Frage- /Antworttechniken

Als dritter Pfeiler wurden schließlich die Frage- und Antworttechniken entworfen, das Bindeglied zwischen Gruppe, Moderator und Visualisierung. Damit waren die Fragen: „Wie kann ich die mündliche Diskussion verbessern?“, „Welche Haltung muss ich als Moderator einnehmen?“ und „Welche Instrumente kann ich einsetzen?“ fürs Erste beantwortet.

Weiterentwicklung

Die Moderationsmethode verbreitete sich zunächst in Wirtschaft und öffentlicher Verwaltung, später griff sie über auf andere Bereiche des gesellschaftlichen Lebens, wie z. B. gewerkschaftliche Fortbildungen, Sitzungen von Sportvereinen usw. Einen deutlichen Schub erhielt sie, als 1980 das erste umfassende Buch über diese Methode erschien: „ModerationsMethode“ von Klebert, Schrader und Straub.

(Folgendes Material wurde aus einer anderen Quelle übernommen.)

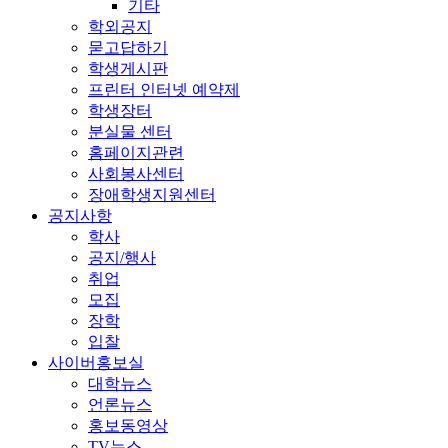
기타
학외공지
묻고답하기
학생게시판
프린터 인터넷 예약제
학생장터
분실물 센터
홈페이지관련
사회봉사센터
장애학생지원센터
공지사항
학사
공지/행사
취업
모집
장학
입찰
사이버홍보실
대학뉴스
언론뉴스
홍보동영상
TV뉴스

Heute gibt es kaum mehr Organisationen, in denen nicht zumindest ein Mitarbeiter eine Moderationsausbildung hat. Die Moderationsmethode hat sich zu einem Standardverfahren in der Gruppenarbeit entwickelt. Darin liegt auch eine Gefahr. Die Moderationsmethode wird häufig als ein Sammelsurium von Techniken verstanden, das nach Belieben anzuwenden ist. Unter dieser Sichtweise leidet manchmal das grundlegende Verständnis der Methode. Die Moderationsmethode ist ein kunstvolles Gebilde, bei dem sich Material, Methode und Menschenbild zu einer Einheit ergänzen. Diese Einheit kann in der Anwendung nicht vernachlässigt werden, ohne dass das Ganze darunter leidet.